Friday 6 February 2015

Ways of Being: A Dissertation Rationale and Literature Review


To provide a fresh approach, it will absolutely avoid the “digitalisation is heralding the death of cinema” argument and focus more on how the technology of cinema is evolving, how cinematic exhibition is embracing these changes and how the spectator’s experience is changing as a result.

Before Ways of Being: The Spectator and the Spectacle - the award-winning theoretical dissertation I authored for my final year of undergraduate study - there was a rationale and literature review I compiled in preparation.

In the following rationale and literature review you can see the groundwork for my final paper; even if, at the time, I thought my rationale and literature review was a terrible mess that would never amass to a finished dissertation. 

It was only when this rationale and literature review was awarded a first that I began to suspect that I might be on to something...


Research Title

Film and Multimedia: Reconfiguring the Spectator


Rationale 

The topic will be an examination of the different modes of film exhibition to determine how the introduction of new technologies and techniques is transforming the cinematic experience into an immersive commodity, less about the gaze and more about satisfying a full-body experience. The contemporary nature of this subject, in regards to the changes the film industry has been experiencing for many years now and will continue to experience for many years to come, is the primary incentive for the study of this subject. To provide a fresh approach, it will absolutely avoid the “digitalisation is heralding the death of cinema” argument and focus more on how the technology of cinema is evolving, how cinematic exhibition is embracing these changes and how the spectator’s experience is changing as a result. The second point that makes this topic worthy of academic study is the impact this continually changing state of spectatorship is having on film theory, how film theory has been responding to these changes and how the spectator’s position in this theoretical debate is shifting. Ultimately, the topic will endeavour to provide an up-to-date definition of the spectator’s position within the cinematic experience; this topic is worthy of study because it is focused on re-affirming the primary purpose of cinema – the spectator.
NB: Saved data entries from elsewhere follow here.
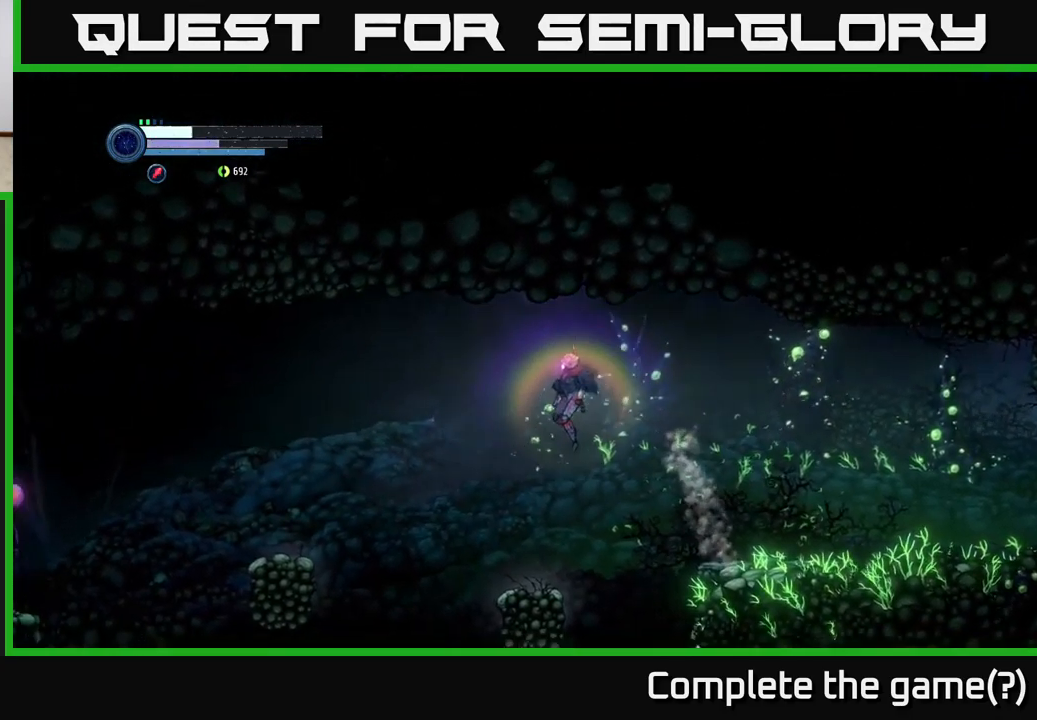
{"buttons": ["A"], "left_stick": "left", "right_stick": "center", "events": [[367, "A", "down"]]}
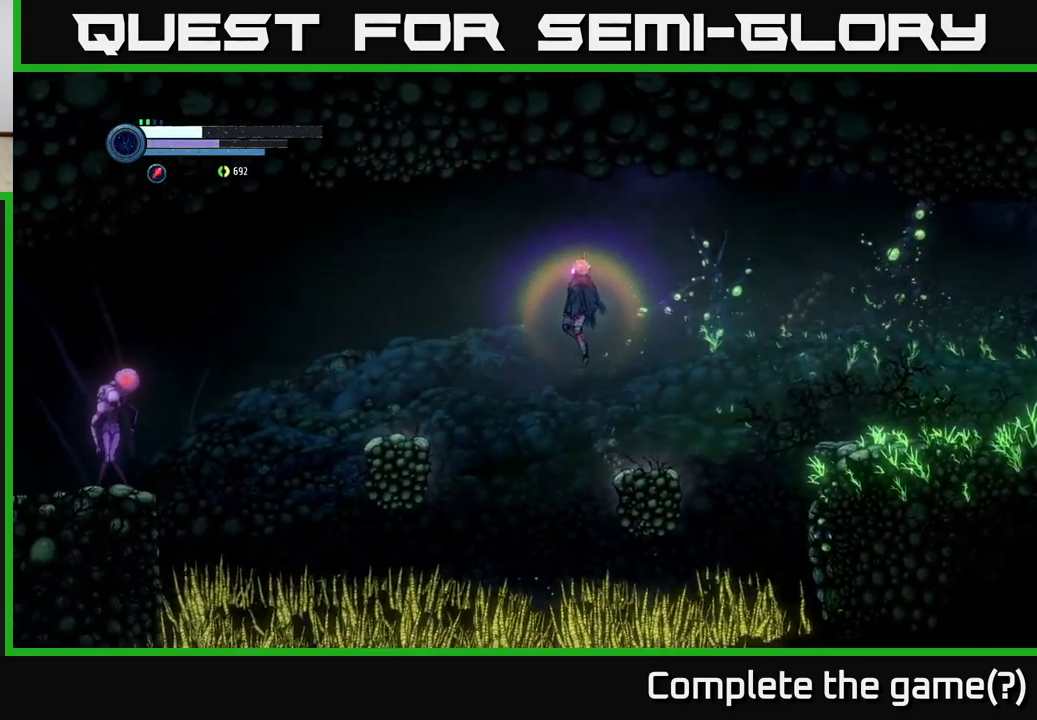
{"buttons": ["A"], "left_stick": "left", "right_stick": "center", "events": []}
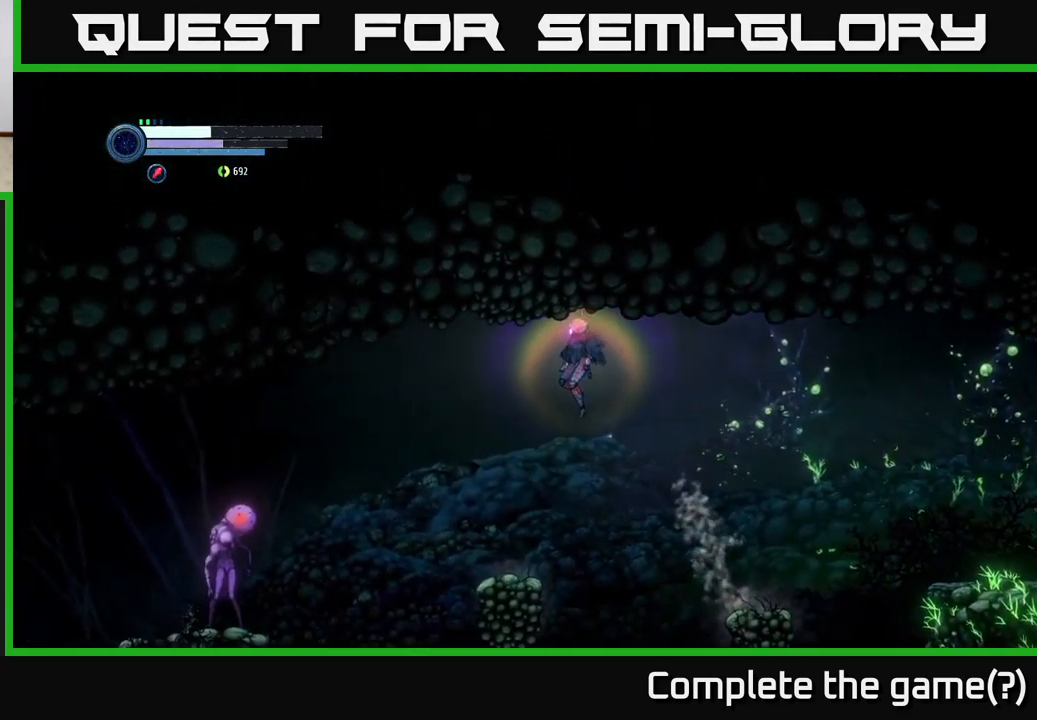
{"buttons": ["A"], "left_stick": "center", "right_stick": "center", "events": [[184, "A", "up"], [350, "left_stick", "center"], [467, "A", "down"]]}
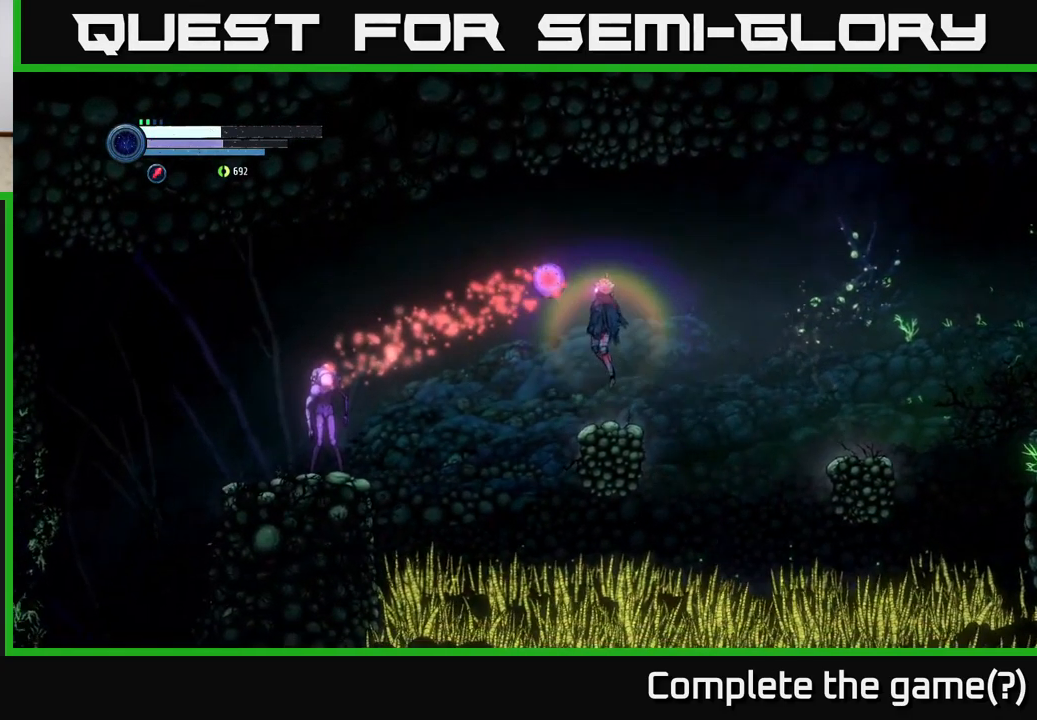
{"buttons": [], "left_stick": "left", "right_stick": "center", "events": [[284, "A", "up"], [317, "left_stick", "left"]]}
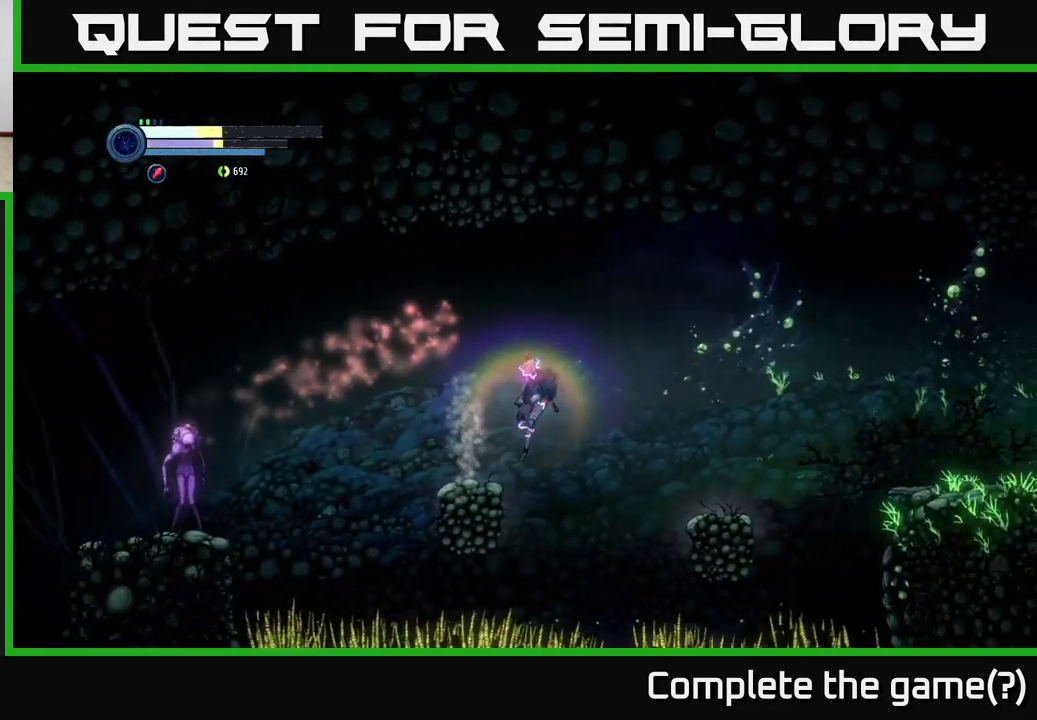
{"buttons": [], "left_stick": "right", "right_stick": "center", "events": [[284, "left_stick", "center"], [434, "left_stick", "right"]]}
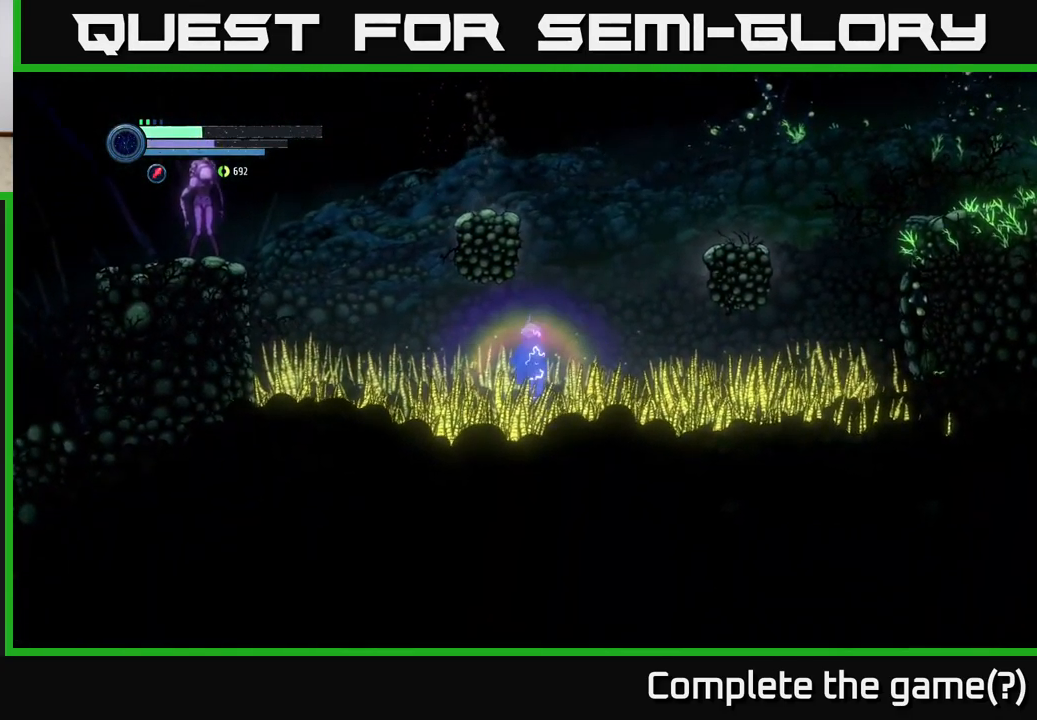
{"buttons": ["A"], "left_stick": "left", "right_stick": "center", "events": [[34, "A", "down"], [134, "left_stick", "center"], [200, "left_stick", "left"]]}
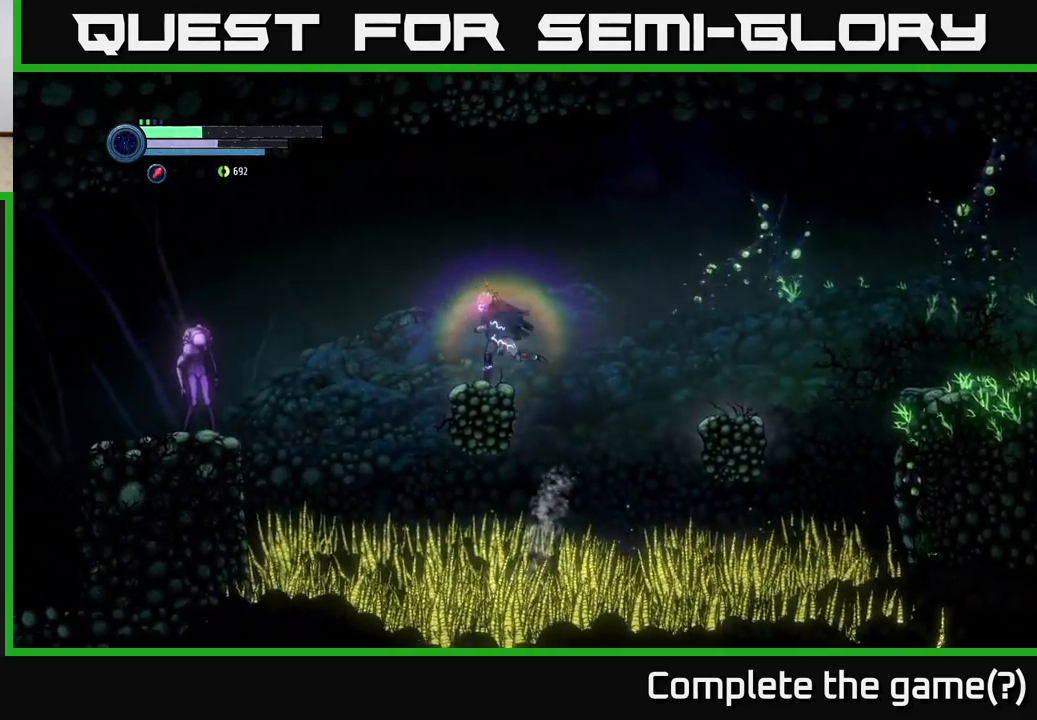
{"buttons": [], "left_stick": "center", "right_stick": "center", "events": [[266, "A", "up"], [300, "left_stick", "right"], [416, "left_stick", "center"]]}
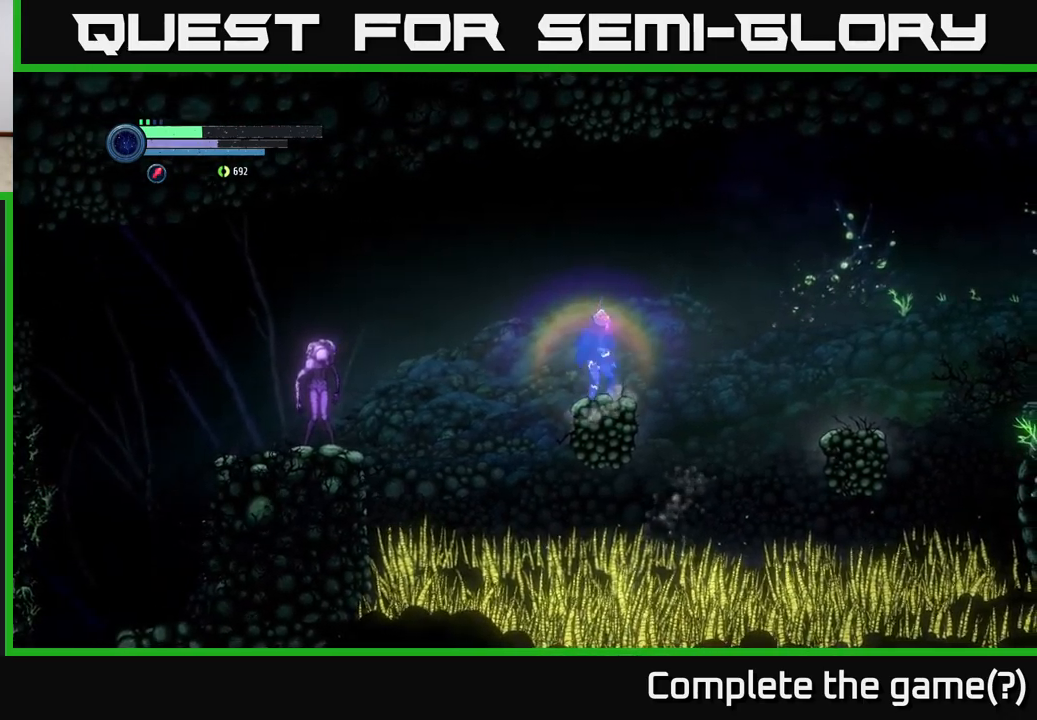
{"buttons": ["Y", "L2"], "left_stick": "left", "right_stick": "center", "events": [[84, "L2", "down"], [84, "left_stick", "left"], [450, "Y", "down"]]}
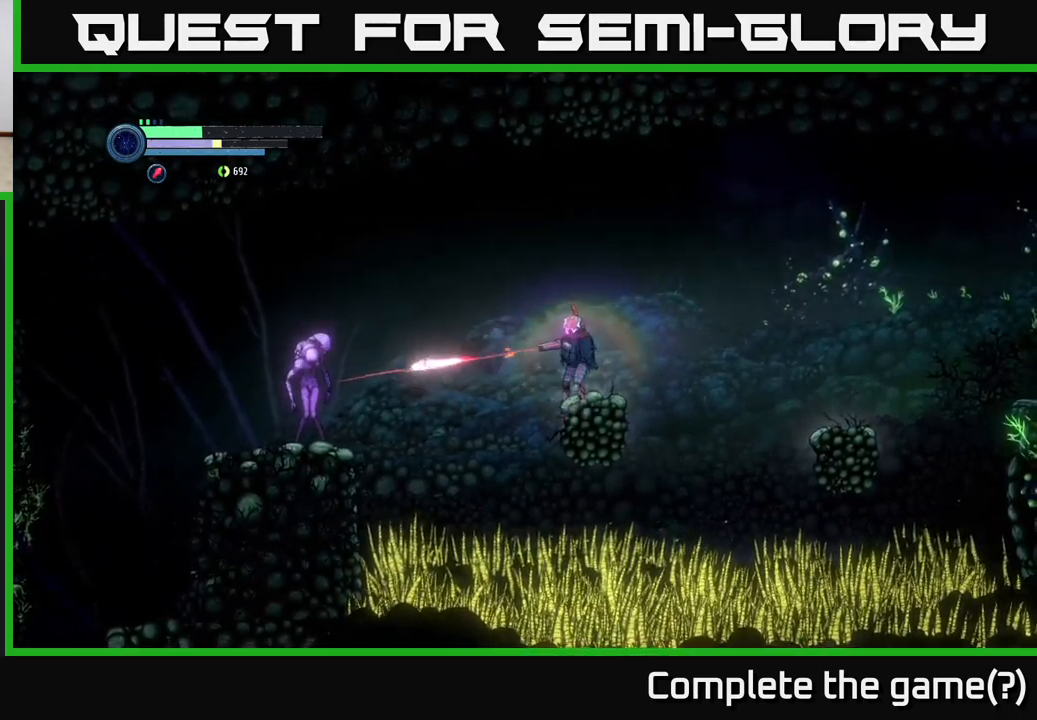
{"buttons": ["L2"], "left_stick": "left", "right_stick": "center", "events": [[17, "Y", "up"], [134, "Y", "down"], [184, "Y", "up"], [317, "Y", "down"], [384, "Y", "up"]]}
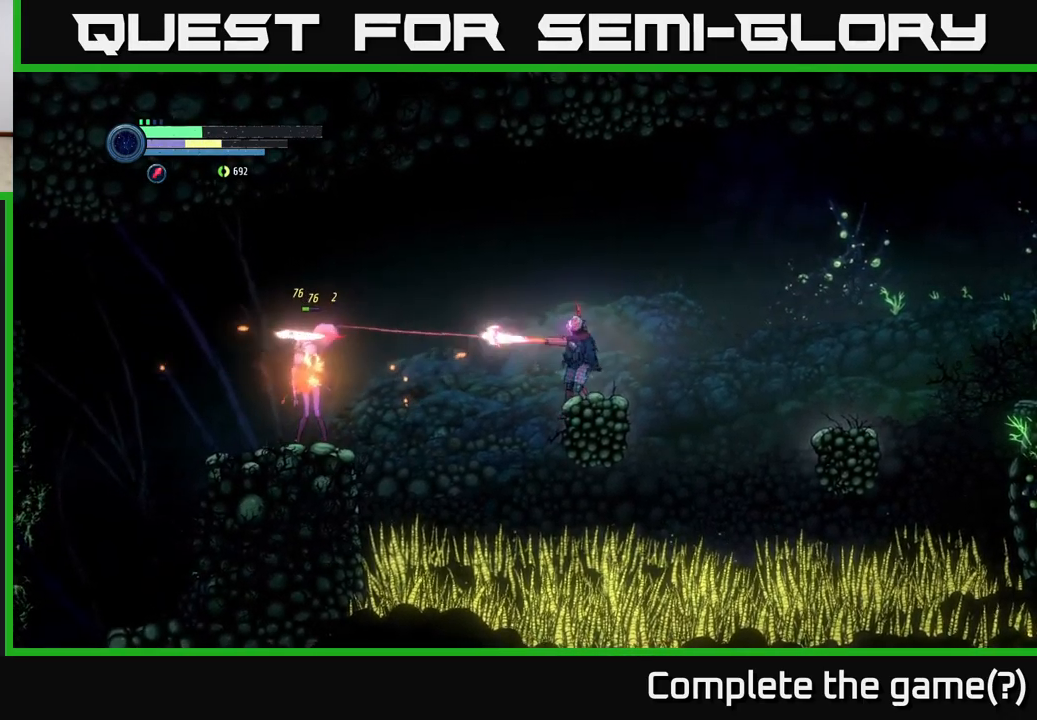
{"buttons": ["L2"], "left_stick": "left", "right_stick": "center", "events": [[17, "Y", "down"], [84, "Y", "up"], [384, "Y", "down"], [467, "Y", "up"]]}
The academic approach will be non-empirical and will focus, in the broadest sense, on an examination of spectatorship. However, gaze theory will inform a large part of the discussion; as well as apparatus, ideological, technological, philosophical, psychoanalytical and physiological disciplines. 


Key Reading List

Allen, R. (1997) Projecting Illusion: Film Spectatorship and the Impression of Reality. Cambridge: Cambridge University Press.

Allen, R.C. Maltby, R. Stokes, M. (2008) Going to the Movies: Hollywood and The Social Experience of Cinema. Exeter: University of Exeter Press.

Balcerzak, S. and Sperb, J. ed. (2009) Cinephilia in the Age of Digital Reproduction, Vol. 1: Film, Pleasure and Digital Culture. London: Wallflower Press.

Balcerzak, S. and Sperb, J. ed. (2012) Cinephilia in the Age of Digital Reproduction, Vol. 2: Film, Pleasure, and Digital Culture. New York: Columbia University Press.

Berenstein, R. J. Clover, C. J. Crary, J. Friedberg, A. Gunning, T. Hansen, M. Mayne, J. Schwartz, V. R. Sobchack, V. C. Williams, L. (1994) Viewing Positions: Ways of Seeing Film. New Brunswick: Rutgers University Press.

Elsaesser, T. and Hagener, M. (2012) Film Theory: An Introduction Through the Senses. New York: Routledge.

Klinger, B. (2006) Beyond the Multiplex: Cinema, New Technologies, and The Home. Berkeley: University of California Press.

McGowan, T. (2007) The Real Gaze: Film Theory after Lacan. New York: State University of New York Press, Albany.

Rombes, N. (2012) Cinema in the Digital Age. New York: Columbia University Press.

Sobchack, V.C. (1992) The Address of the Eye: A Phenomenology of Film Experience. Princton, New Jersey: Princeton University Press.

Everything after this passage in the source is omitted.